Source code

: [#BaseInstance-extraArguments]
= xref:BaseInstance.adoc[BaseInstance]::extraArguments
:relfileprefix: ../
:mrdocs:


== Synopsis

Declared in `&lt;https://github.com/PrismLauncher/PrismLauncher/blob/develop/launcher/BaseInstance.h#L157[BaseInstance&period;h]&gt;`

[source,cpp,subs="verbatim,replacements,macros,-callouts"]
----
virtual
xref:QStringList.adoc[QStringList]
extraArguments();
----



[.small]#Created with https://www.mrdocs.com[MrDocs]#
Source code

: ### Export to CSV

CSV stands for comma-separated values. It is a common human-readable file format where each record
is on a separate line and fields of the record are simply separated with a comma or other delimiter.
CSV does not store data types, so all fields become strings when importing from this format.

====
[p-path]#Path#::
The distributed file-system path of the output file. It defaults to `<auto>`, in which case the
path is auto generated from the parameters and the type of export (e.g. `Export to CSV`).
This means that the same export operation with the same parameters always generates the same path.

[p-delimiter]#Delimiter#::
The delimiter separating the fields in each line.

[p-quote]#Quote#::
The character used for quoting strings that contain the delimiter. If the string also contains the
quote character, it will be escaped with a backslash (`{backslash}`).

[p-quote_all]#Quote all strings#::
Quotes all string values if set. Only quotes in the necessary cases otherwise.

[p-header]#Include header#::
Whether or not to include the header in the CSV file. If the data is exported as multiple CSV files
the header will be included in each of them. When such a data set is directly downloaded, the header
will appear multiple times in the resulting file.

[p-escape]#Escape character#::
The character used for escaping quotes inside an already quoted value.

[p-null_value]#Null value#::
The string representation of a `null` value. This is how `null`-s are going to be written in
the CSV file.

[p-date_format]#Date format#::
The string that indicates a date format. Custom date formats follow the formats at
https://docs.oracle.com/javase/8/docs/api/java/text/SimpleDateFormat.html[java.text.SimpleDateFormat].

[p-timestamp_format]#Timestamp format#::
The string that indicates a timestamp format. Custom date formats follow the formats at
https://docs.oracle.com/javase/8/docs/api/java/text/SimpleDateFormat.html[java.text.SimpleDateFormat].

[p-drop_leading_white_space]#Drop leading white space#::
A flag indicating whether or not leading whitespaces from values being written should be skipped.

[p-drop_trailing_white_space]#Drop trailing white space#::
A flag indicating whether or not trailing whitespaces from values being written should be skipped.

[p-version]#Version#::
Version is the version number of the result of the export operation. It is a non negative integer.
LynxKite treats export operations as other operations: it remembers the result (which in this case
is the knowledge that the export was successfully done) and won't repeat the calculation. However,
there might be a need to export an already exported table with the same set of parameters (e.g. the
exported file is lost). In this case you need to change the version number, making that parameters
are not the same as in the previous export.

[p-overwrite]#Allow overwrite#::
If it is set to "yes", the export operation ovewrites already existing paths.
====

Problem to work on →
Output exactly the lines of the material above from the one containing "path is auto" up to and including the one containing "Version is the".

Completed exercise →
path is auto generated from the parameters and the type of export (e.g. `Export to CSV`).
This means that the same export operation with the same parameters always generates the same path.

[p-delimiter]#Delimiter#::
The delimiter separating the fields in each line.

[p-quote]#Quote#::
The character used for quoting strings that contain the delimiter. If the string also contains the
quote character, it will be escaped with a backslash (`{backslash}`).

[p-quote_all]#Quote all strings#::
Quotes all string values if set. Only quotes in the necessary cases otherwise.

[p-header]#Include header#::
Whether or not to include the header in the CSV file. If the data is exported as multiple CSV files
the header will be included in each of them. When such a data set is directly downloaded, the header
will appear multiple times in the resulting file.

[p-escape]#Escape character#::
The character used for escaping quotes inside an already quoted value.

[p-null_value]#Null value#::
The string representation of a `null` value. This is how `null`-s are going to be written in
the CSV file.

[p-date_format]#Date format#::
The string that indicates a date format. Custom date formats follow the formats at
https://docs.oracle.com/javase/8/docs/api/java/text/SimpleDateFormat.html[java.text.SimpleDateFormat].

[p-timestamp_format]#Timestamp format#::
The string that indicates a timestamp format. Custom date formats follow the formats at
https://docs.oracle.com/javase/8/docs/api/java/text/SimpleDateFormat.html[java.text.SimpleDateFormat].

[p-drop_leading_white_space]#Drop leading white space#::
A flag indicating whether or not leading whitespaces from values being written should be skipped.

[p-drop_trailing_white_space]#Drop trailing white space#::
A flag indicating whether or not trailing whitespaces from values being written should be skipped.

[p-version]#Version#::
Version is the version number of the result of the export operation. It is a non negative integer.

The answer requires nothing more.